Extract every line from the entries below that contains the word "business", and copy each line in full.

→ **Excerpted records**:
════════════════
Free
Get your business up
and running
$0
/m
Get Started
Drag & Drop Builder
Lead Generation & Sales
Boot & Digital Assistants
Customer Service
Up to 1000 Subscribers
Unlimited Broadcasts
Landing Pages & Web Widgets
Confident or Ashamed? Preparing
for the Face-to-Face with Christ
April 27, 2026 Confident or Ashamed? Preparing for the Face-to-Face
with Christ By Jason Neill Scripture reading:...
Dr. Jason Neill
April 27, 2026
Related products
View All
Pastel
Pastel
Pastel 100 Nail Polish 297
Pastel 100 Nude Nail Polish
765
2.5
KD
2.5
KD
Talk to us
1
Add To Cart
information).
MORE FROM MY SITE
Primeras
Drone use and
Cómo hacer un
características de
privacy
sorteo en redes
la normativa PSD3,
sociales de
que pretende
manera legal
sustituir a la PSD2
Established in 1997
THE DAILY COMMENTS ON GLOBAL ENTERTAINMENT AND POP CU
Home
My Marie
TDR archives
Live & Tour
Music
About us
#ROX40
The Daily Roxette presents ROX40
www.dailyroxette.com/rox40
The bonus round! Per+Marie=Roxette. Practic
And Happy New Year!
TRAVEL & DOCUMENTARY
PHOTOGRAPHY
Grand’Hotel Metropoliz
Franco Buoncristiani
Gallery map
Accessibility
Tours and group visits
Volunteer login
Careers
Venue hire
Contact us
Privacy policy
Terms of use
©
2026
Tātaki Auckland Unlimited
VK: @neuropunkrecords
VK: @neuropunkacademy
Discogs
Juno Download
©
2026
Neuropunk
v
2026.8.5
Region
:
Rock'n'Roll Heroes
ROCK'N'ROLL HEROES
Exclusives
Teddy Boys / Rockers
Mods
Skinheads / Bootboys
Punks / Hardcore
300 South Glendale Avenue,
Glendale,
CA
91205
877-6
════════════════
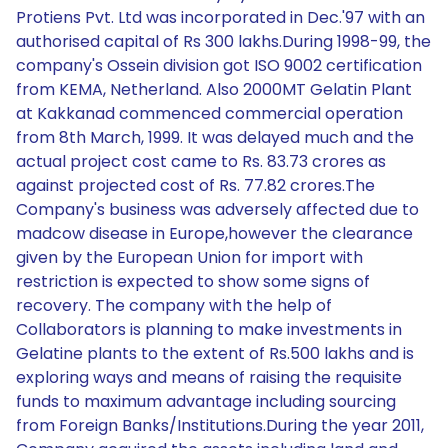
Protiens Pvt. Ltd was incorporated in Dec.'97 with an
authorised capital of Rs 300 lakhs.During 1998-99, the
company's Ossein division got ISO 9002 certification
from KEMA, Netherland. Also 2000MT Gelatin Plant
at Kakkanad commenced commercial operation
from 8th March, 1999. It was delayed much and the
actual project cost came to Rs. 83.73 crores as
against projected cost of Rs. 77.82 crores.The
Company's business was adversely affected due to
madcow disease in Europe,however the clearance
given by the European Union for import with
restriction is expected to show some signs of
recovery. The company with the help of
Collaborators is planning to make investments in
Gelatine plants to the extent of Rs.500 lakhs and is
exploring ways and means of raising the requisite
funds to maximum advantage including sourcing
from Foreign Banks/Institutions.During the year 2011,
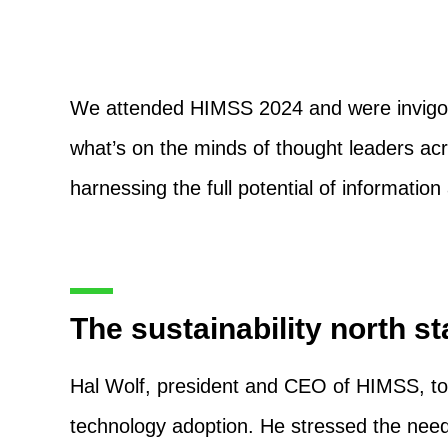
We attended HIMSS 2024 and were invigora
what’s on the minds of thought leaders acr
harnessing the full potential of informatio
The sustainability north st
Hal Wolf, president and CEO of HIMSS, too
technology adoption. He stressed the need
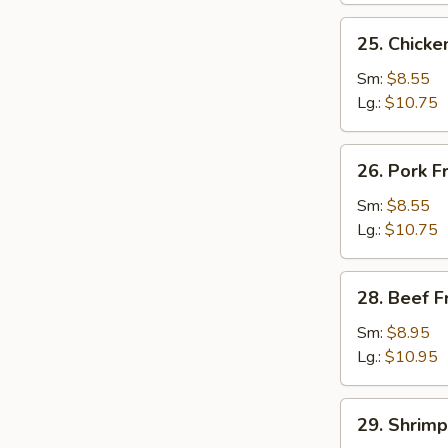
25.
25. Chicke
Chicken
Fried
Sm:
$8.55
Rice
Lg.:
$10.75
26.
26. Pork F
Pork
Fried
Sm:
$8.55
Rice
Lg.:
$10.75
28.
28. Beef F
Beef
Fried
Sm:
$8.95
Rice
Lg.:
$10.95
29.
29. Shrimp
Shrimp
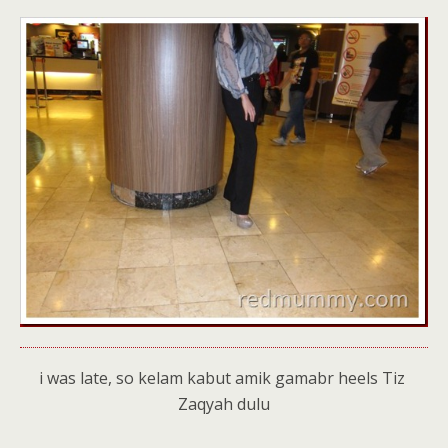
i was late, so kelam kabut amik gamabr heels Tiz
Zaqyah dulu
════════════════
→ **Completed exercise**:
Get your business up
Company's business was adversely affected due to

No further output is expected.